Un siglo de vida, de historia y de amor. El próximo 29 de agosto le celebrarán sus agostos, los 98 según ella, los 100 según el Documento Único de Identidad (DUI).
Por: Hilda Quijano.
Cuenta que nació en 1918, un año después que hiciera erupción el cerro “Las Granadillas”. Yo solía decirle que no había escuchado nada de eso, pero su insistencia me hizo investigar y corroborar el dato.
Recurrí, como suele suceder en esta época tecnológica, al internet, y justo en la popular Wikipedia encontré a las famosas Granadillas, clasificadas allí como parte de las estructuras volcánicas del Volcán de San Salvador. Le erupción fue en 1917.
Pero no me detendré en continuar hablando sobre ello porque la esencia de esta nota es la señora Elena Hernández y Hernández, la que según sus registros – ya frágiles en su memoria- cumplirá 98 años este 29 de agosto de 2016; pero que de acuerdo con su DUI arribará al siglo.
Elena es mi abuela, mi mami “Nena”, la “Malena” como le llama mi hermano y la abuelita como actualmente la nombramos mis hermanas, sus nueve bisnietos, sus yernos, sus nueras , todos los de la familia y quienes la conocen.
La abuelita es la mamá de mi amada madre. Ella la dejó dándonos su amor, ese que ya no pudo brindarnos en este mundo; porque tuvo que partir tempranamente a la casa del Creador.
La abuelita ha cumplido la tarea encomendada y sigue dando amor a quienes tenemos el privilegio de tenerla cerca y con nosotros, pero también a aquellos que por las circunstancias de la vida se tuvieron que ir buscando sueños que acá no pudieron cumplir.
A diario cumple y lo demuestra muy a su modo, pidiendo la protección divina para todos en una larga oración que a sus años se ve interrumpida varias veces porque el sueño le gana tiempo; procurando tener “centavos” para regalarle al cumpleañero o cumpleañera de la familia o guardando siempre algo de lo que le regalan para dárselos a sus bisnietos.
Roberto es un niño bendecido.

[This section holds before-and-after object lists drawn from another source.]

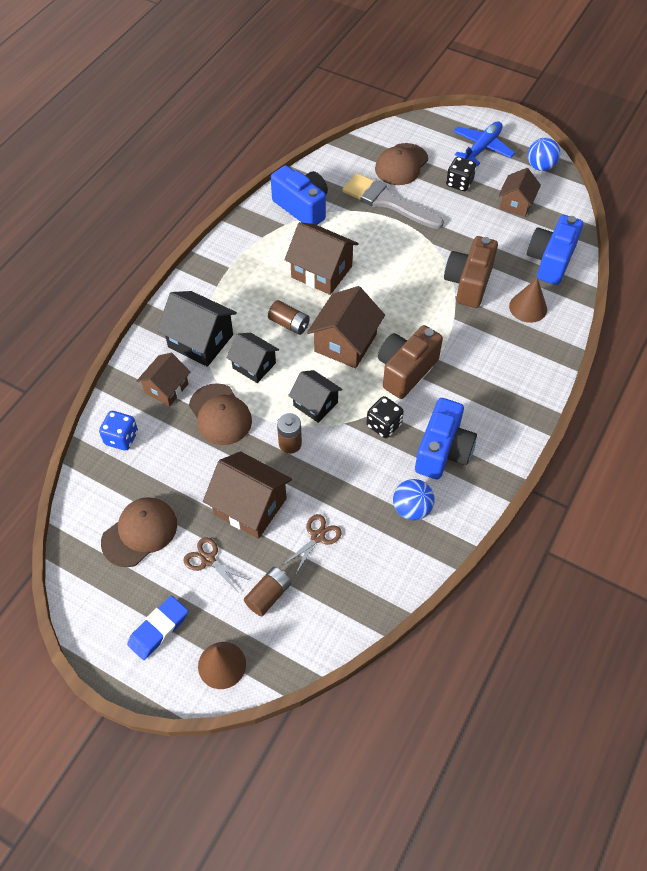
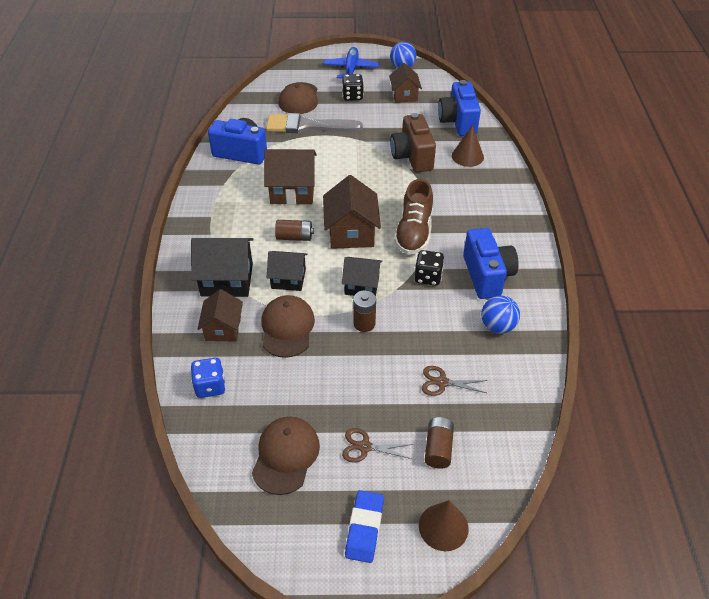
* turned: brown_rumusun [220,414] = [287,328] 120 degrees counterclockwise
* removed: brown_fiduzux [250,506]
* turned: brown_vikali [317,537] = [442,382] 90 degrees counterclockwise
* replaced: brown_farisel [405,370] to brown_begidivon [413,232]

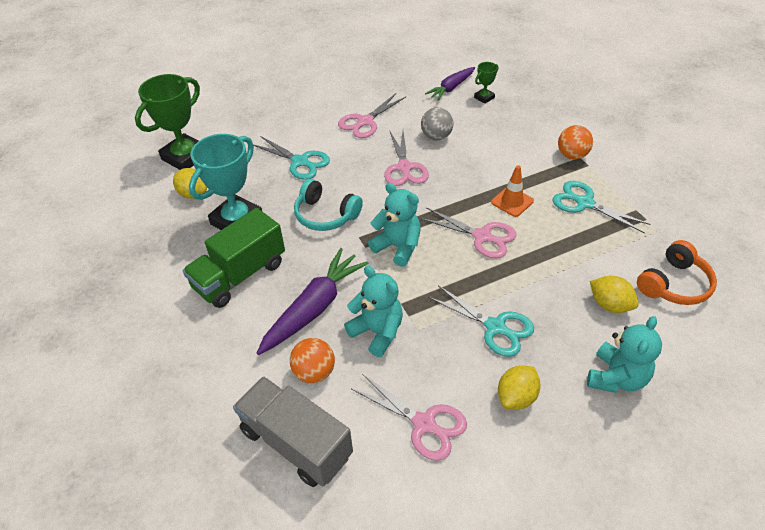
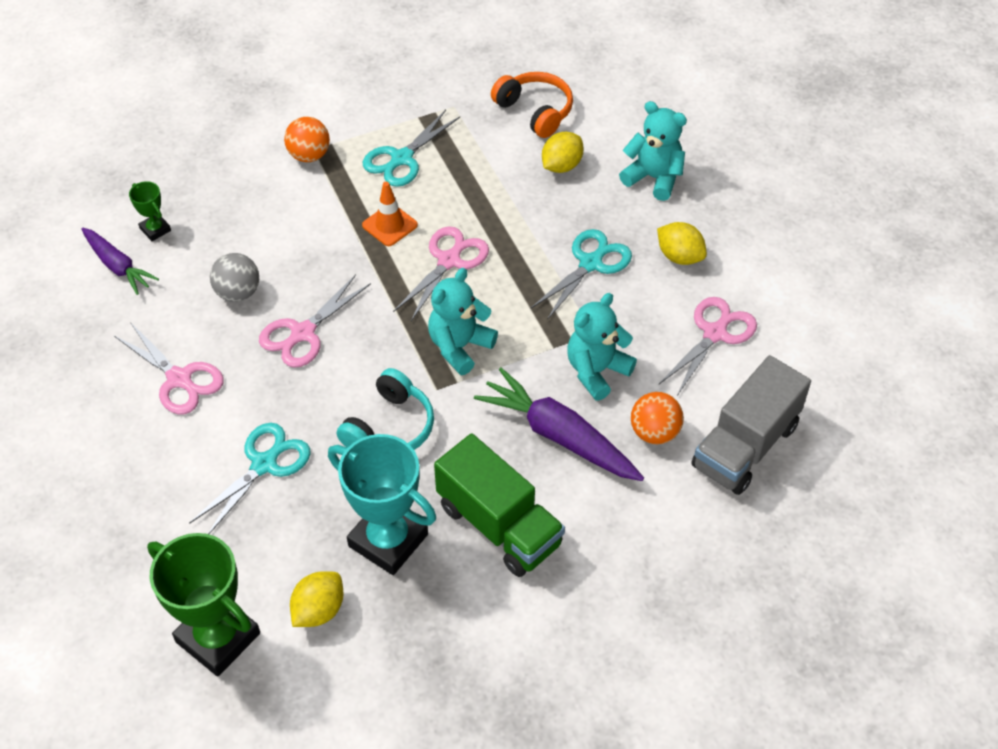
* turned: pink_vikali [404,168] = [302,333] 135 degrees clockwise

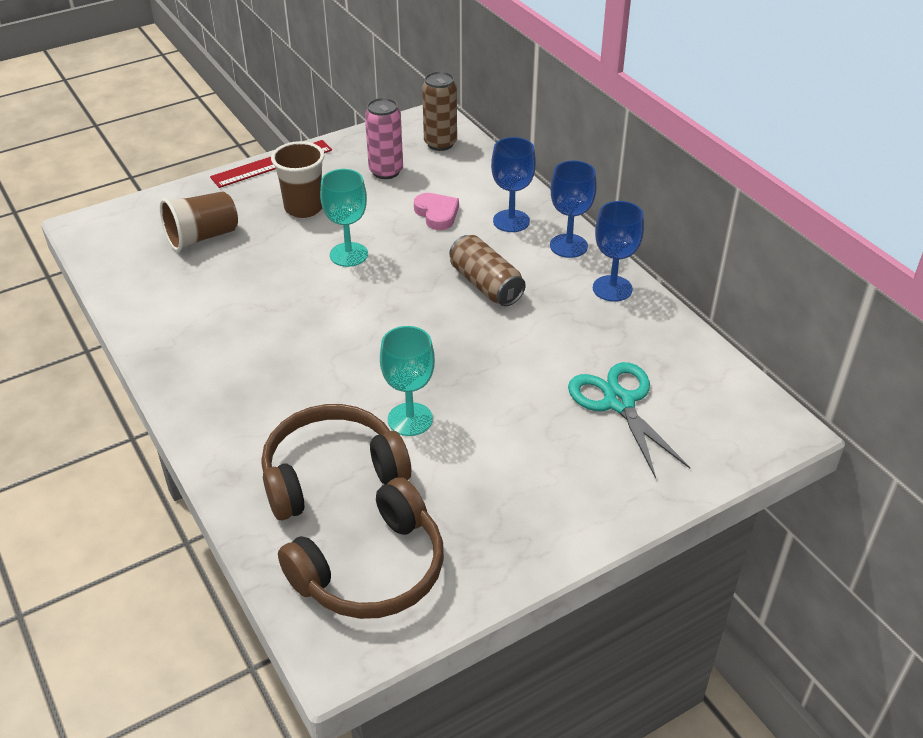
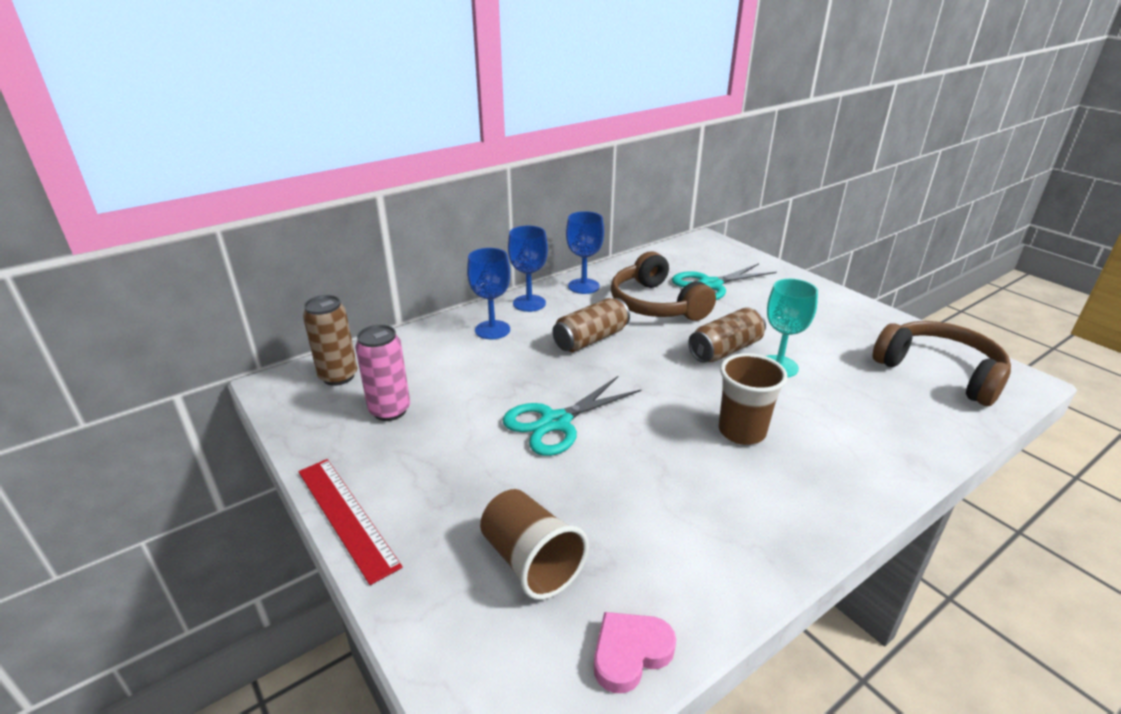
* moved: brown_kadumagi [331,473] to [656,304]
* moved: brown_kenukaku [304,208] to [741,431]
* replaced: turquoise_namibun [348,254] to turquoise_vikali [556,422]
* moved: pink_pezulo [437,214] to [630,653]
* added: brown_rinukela [725,350]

Él no conoció a su abuela, pero es uno de los consentidos de su bisabuela. Ella lo quiere. Él la quiere muchiiiiisisimo y así de lo dice todos los días cuando le da las buenas noches.
El padre de la abue era mexicano y su madre, salvadoreña. Sus apellidos eran los mismos. Por eso ella es Hernández y Hernández. Su niñez fue dura por la estricta educación paternal, pero en medio de ello recibió clases de inglés y lecciones especiales de baile, de esos de verdad, que deleitan cuando se ven.
Varios años atrás la escuché cantar y recitar poesías, de las que declamaba cuando iba a la escuela. Últimamente ya no canta porque no le da la voz, dice ella. Y es que mi abuela ya está grande, la edad le pesa físicamente y algunas veces le traiciona los recuerdos. Pero ella es una guerrera de la vida
Mi mami Nena es una de mis dos abuelas queridas. La mami Paca es la madre de mi padre y le sigue de cerca con menos de una década. Ambas me han llenado y siguen llenándome de amor, de ese verdadero y puro, ese amor que es el amor de madre.
Por eso agradezco a Dios por dármelas y permitirme seguirlas disfrutando de ellas, de su corazón y sobre todo de ese inmenso amor.
El 29 de agosto le vamos a celebrar y a festejar sus agostos, los 98 según ella, los 100 según el DUI.